Lo sabemos ya que somos lo suficientemente mayores para hablar. Decir malas palabras es malo. En el pasado, incluso las bocas de niños groseros se lavaban con jabón. Eso es por moralidad. Afortunadamente, la ciencia viene en ayuda de aquellos que tienen malas palabras. Una doctora estadounidense, Emma Byrne, incluso ha dedicado un libro a la pregunta: "Jurar es bueno para ti: la asombrosa ciencia del mal lenguaje" ("Jurar es bueno para ti: la asombrosa ciencia de las palabras sucias"). Aprendemos que el uso de un vocabulario que las aversiones de las convenciones tienen un efecto calmante sobre nuestras tensiones y nuestros estados de ánimo.

Decir "P … de b … de m …" evitaría que tomemos el acto de violencia ya que el idioma existe. Sí, incluso los hombres prehistóricos de nuestros antepasados ​​lo usaron: "Si alguien me insulta por no participar en la cacería de antílopes, no puedo unirme al resto de los cazadores", escribe el Dr. Byrne, que tiene Obviamente, si esta persona me ha roto el brazo, inevitablemente me convertiré en un peso ". En resumen, el improperio juega un papel social. Es cierto que es mejor insultar al automovilista que te hizo una cola de pez en lugar de perseguirlo para romper los dientes contra el paragolpes de su auto.

Individualmente, gritar locuras también nos ayudaría a sobrellevar el dolor emocional o el estrés. Es por eso que puedes insultar a una máquina que no funciona o desaprovechar una maldición al meter los dedos en la puerta.
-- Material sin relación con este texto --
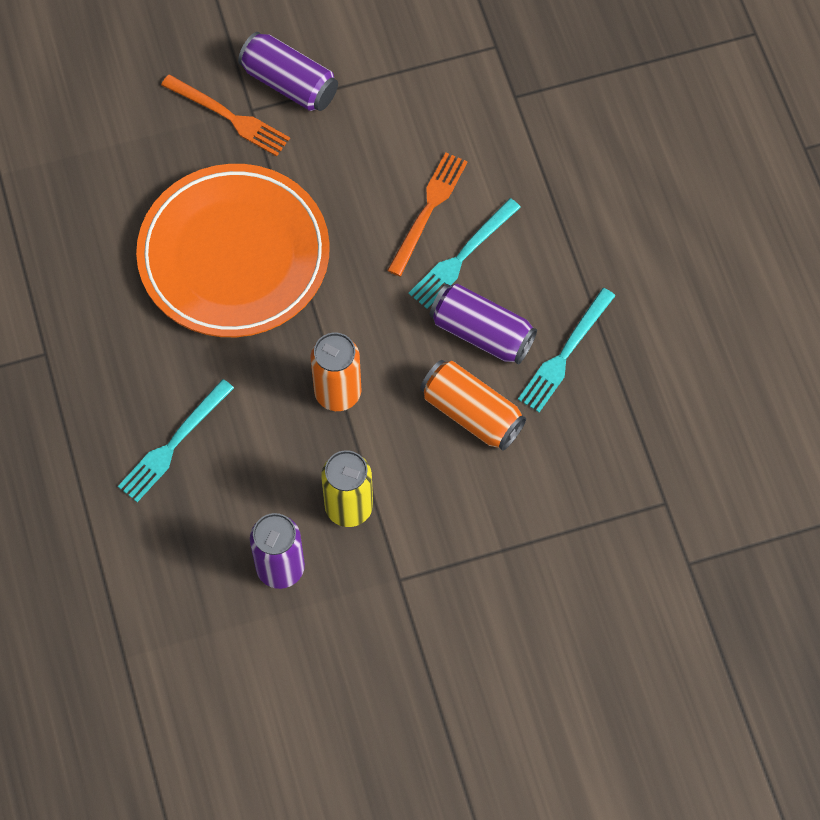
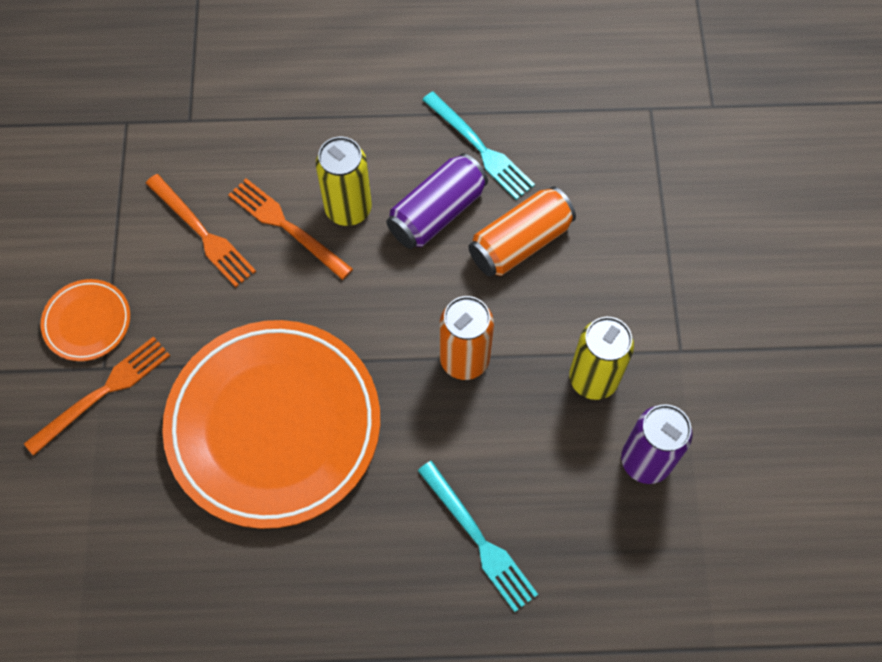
camera: 75 degrees left, 0 degrees up
purple can [238,32,338,111] -> orange plate [41,279,130,361]
turquoise fork [409,198,521,309] -> yellow can [316,137,372,226]
none -> orange fork [146,174,256,287]

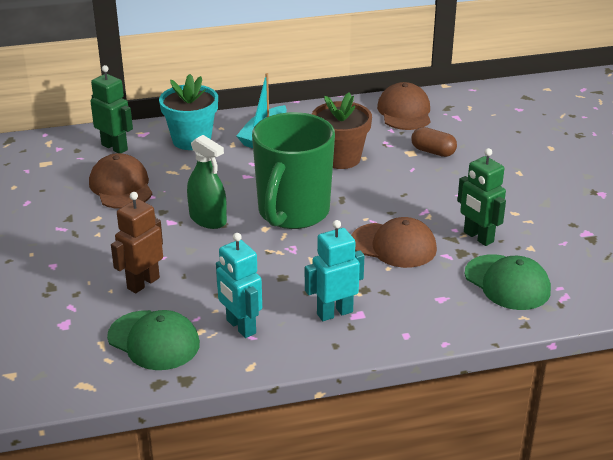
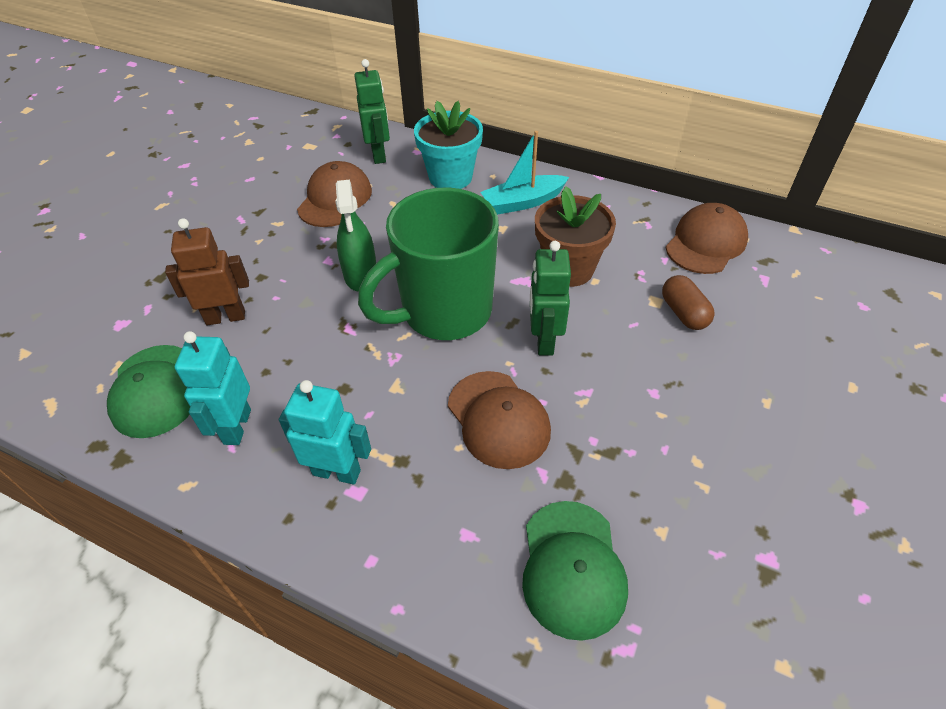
camera: 40 degrees right, 15 degrees up
green robot [457,148,506,246] -> green robot moved to [530,241,571,356]

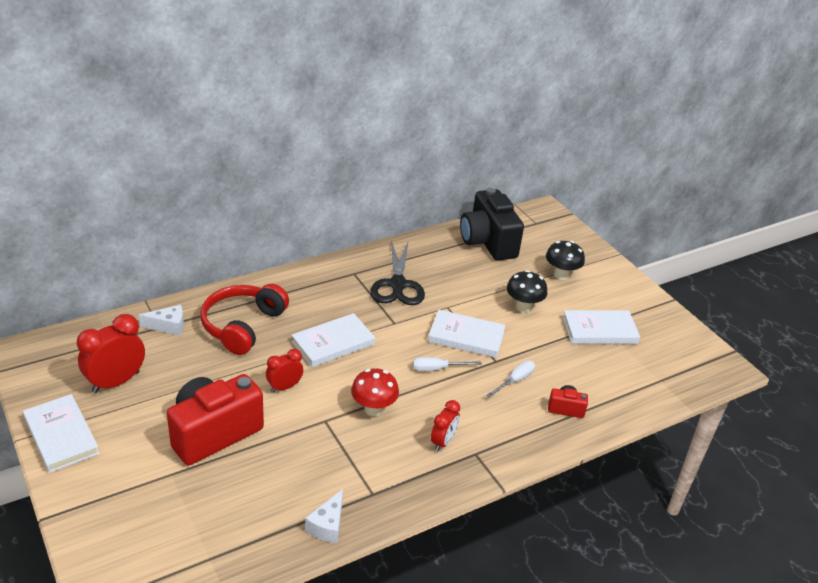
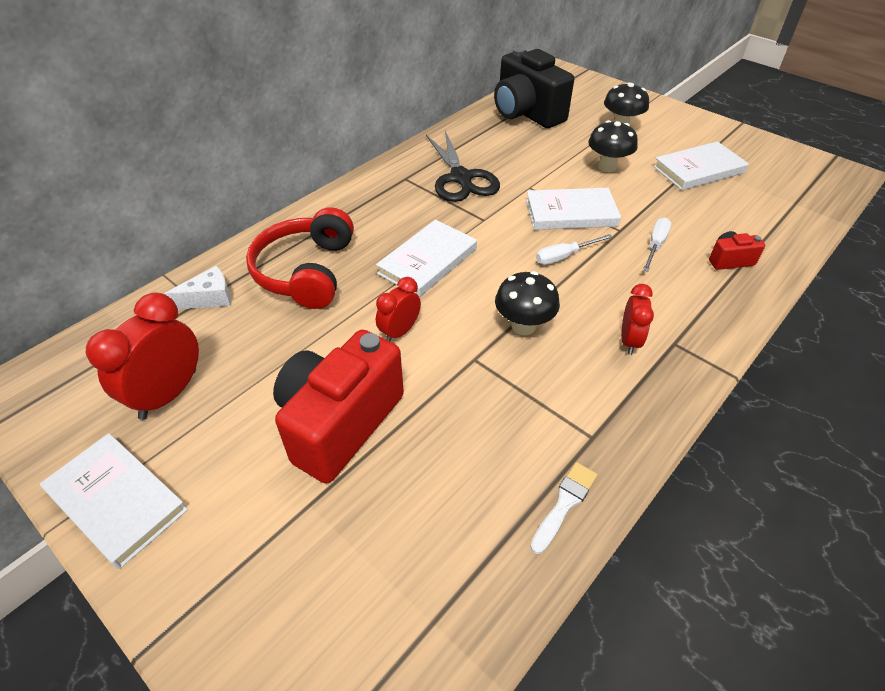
camera: 15 degrees left, 10 degrees up
white cheese [305,489,343,543] -> white brush [530,462,598,554]
red mushroom [351,368,399,416] -> black mushroom [495,271,560,335]

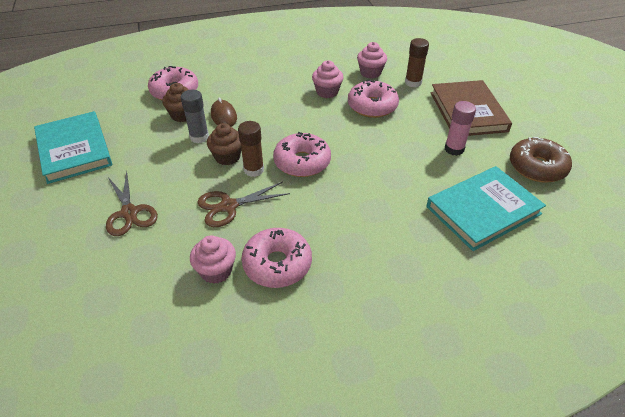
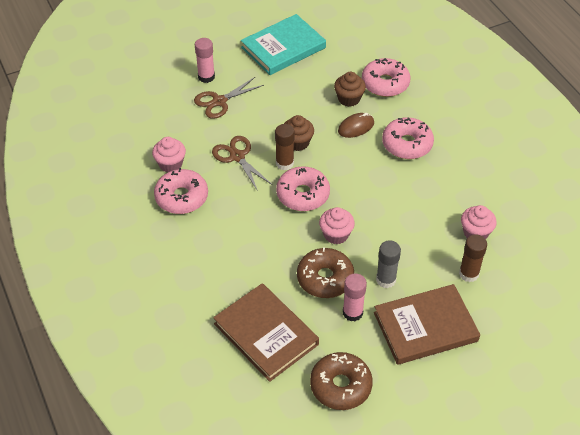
camera: 80 degrees right, 5 degrees up
grey glue stick [181,90,209,143] -> grey glue stick moved to [376,240,401,288]
pink cupcake [312,60,344,98] -> pink cupcake moved to [319,207,355,244]
pink donut [348,80,399,118] -> pink donut moved to [382,117,434,159]
turquoise book [426,166,546,251] -> brown book [213,283,319,382]
none -> pink glue stick [195,38,215,83]
none -> brown donut [297,247,354,298]

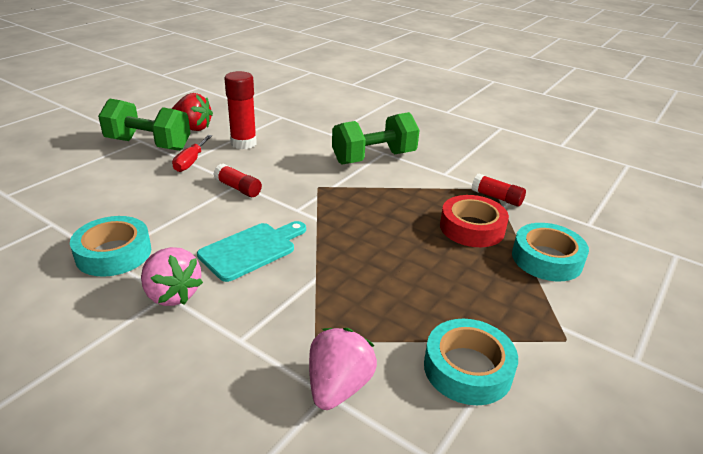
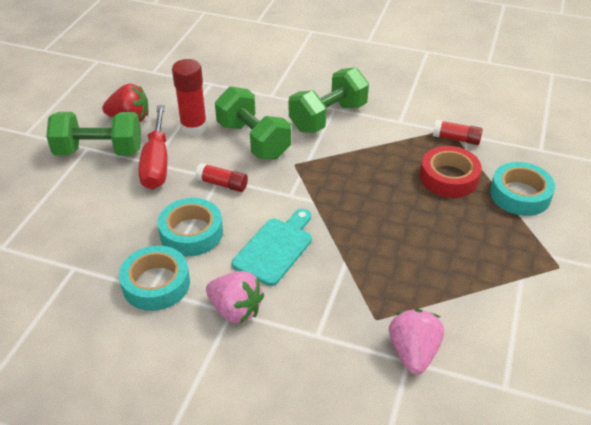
camera: 15 degrees left, 10 degrees up
red screwdriver [172,135,212,172] -> red screwdriver [138,105,168,189], size x1.65
turquoise tape [424,319,518,405] -> turquoise tape moved to [157,198,223,256]
none -> green dumbbell [215,86,291,160]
Según el Dr. Byrne, decir malas palabras, en ciertas circunstancias, activaría áreas del cerebro que son insensibles al lenguaje castigado. Y para tomar el ejemplo de los pacientes con apoplejía que han encontrado la palabra mediante el uso de lenguaje obsceno: "Hay muchos pacientes que han sufrido daños cerebrales que se pueden expresar con bastante fluidez, pero solo por uso de palabras grandes ". Una forma de estimular el cerebro mediante el uso de su lenguaje y funciones emocionales.

Además, un estudio revela que la mayoría de las personas habla mientras duerme, principalmente haciendo malas palabras. De los más de 200 pacientes observados despiertos y luego dormidos, se observó que la palabra "puto" se usaba 800 veces más por la noche que durante el día. ¿Dejar ir las inhibiciones? Sin duda. Pero, como señala un investigador: "Hablar durante el sueño normalmente ocurre durante las fases de sueño ligero, el cerebro deambula y rumia, en realidad es el desvarío de un espíritu confundido". Confundido y grosero.